### EXERCISE
Let the answer be the lines from the one with "Do the cyan" to the end of the entries, copied exactly with both boundary lines kept.

--------

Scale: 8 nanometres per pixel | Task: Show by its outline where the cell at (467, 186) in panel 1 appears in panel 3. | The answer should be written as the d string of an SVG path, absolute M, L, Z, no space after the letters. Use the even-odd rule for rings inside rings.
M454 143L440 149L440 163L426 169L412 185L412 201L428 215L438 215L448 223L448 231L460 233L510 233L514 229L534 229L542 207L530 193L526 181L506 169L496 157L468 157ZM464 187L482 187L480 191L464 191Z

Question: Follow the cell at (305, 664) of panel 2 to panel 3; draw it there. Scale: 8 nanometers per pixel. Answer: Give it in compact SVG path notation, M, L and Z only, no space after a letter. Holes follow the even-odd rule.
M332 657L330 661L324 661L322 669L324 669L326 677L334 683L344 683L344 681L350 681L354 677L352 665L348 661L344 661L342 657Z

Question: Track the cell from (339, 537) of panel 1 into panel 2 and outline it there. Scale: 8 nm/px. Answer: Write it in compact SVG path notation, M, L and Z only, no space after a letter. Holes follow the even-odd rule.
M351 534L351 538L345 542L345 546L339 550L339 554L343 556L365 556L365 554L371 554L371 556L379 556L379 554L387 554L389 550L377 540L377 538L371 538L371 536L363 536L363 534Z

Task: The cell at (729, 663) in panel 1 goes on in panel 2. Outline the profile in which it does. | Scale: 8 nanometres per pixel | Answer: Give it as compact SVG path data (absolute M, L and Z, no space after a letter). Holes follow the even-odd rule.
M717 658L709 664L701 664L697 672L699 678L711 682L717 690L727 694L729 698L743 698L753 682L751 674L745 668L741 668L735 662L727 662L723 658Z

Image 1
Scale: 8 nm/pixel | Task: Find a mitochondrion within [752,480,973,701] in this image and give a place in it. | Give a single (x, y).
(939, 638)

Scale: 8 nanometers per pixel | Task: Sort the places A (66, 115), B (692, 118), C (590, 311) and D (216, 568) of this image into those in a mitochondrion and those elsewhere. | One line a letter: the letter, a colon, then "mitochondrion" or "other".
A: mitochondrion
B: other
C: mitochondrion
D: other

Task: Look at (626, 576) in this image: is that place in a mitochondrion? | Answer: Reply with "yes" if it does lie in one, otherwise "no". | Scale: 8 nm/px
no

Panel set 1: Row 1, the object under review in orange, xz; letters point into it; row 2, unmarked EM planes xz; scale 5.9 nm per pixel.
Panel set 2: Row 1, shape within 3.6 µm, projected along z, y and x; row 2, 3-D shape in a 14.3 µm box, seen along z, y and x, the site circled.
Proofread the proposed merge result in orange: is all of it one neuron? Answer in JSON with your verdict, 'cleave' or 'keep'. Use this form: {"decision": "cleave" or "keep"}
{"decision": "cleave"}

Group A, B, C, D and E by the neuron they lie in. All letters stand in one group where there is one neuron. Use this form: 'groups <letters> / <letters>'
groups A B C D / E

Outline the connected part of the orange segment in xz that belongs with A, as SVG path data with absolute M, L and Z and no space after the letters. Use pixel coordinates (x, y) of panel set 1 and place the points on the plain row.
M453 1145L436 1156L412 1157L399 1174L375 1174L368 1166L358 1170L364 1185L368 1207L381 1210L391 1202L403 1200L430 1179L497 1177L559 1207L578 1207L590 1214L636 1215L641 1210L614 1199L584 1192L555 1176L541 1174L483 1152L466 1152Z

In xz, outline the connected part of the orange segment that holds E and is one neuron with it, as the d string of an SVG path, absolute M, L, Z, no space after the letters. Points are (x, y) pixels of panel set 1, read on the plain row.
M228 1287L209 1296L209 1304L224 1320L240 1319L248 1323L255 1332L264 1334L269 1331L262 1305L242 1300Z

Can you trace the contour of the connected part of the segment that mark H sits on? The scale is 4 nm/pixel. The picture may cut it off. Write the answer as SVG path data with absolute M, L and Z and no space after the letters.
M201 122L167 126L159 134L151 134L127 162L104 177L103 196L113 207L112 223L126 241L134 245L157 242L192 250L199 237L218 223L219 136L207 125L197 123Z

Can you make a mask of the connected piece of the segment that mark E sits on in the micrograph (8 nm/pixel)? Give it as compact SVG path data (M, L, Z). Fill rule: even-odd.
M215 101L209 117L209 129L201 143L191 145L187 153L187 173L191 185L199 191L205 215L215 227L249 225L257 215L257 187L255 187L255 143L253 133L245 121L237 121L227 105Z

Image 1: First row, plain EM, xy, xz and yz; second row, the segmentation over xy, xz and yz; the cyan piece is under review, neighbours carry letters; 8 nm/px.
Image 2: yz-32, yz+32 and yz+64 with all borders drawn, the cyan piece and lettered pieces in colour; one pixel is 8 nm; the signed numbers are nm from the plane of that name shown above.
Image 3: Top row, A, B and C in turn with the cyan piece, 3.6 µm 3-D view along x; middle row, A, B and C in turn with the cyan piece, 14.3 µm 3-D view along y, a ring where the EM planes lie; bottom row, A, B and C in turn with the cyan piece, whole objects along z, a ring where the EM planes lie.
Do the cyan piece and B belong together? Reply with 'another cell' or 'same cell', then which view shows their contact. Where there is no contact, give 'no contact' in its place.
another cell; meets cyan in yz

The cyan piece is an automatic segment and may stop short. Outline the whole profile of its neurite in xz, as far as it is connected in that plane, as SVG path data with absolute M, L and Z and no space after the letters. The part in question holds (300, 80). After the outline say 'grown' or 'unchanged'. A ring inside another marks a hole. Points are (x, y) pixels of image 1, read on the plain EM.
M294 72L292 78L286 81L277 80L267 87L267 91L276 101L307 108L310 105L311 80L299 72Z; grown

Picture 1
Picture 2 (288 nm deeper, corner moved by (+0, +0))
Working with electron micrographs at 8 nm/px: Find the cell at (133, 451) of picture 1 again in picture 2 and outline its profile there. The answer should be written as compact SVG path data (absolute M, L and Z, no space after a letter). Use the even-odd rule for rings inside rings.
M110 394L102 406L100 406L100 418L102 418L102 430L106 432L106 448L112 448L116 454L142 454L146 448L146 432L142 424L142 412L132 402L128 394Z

--------

### OUTPUT FOR THIS TASK
Do the cyan piece and B belong together? Reply with 'another cell' or 'same cell', then which view shows their contact. Where there is no contact, give 'no contact' in its place.
another cell; meets cyan in yz

The cyan piece is an automatic segment and may stop short. Outline the whole profile of its neurite in xz, as far as it is connected in that plane, as SVG path data with absolute M, L and Z and no space after the letters. The part in question holds (300, 80). After the outline say 'grown' or 'unchanged'. A ring inside another marks a hole. Points are (x, y) pixels of image 1, read on the plain EM.
M294 72L292 78L286 81L277 80L267 87L267 91L276 101L307 108L310 105L311 80L299 72Z; grown

Picture 1
Picture 2 (288 nm deeper, corner moved by (+0, +0))
Working with electron micrographs at 8 nm/px: Find the cell at (133, 451) of picture 1 again in picture 2 and outline its profile there. The answer should be written as compact SVG path data (absolute M, L and Z, no space after a letter). Use the even-odd rule for rings inside rings.
M110 394L102 406L100 406L100 418L102 418L102 430L106 432L106 448L112 448L116 454L142 454L146 448L146 432L142 424L142 412L132 402L128 394Z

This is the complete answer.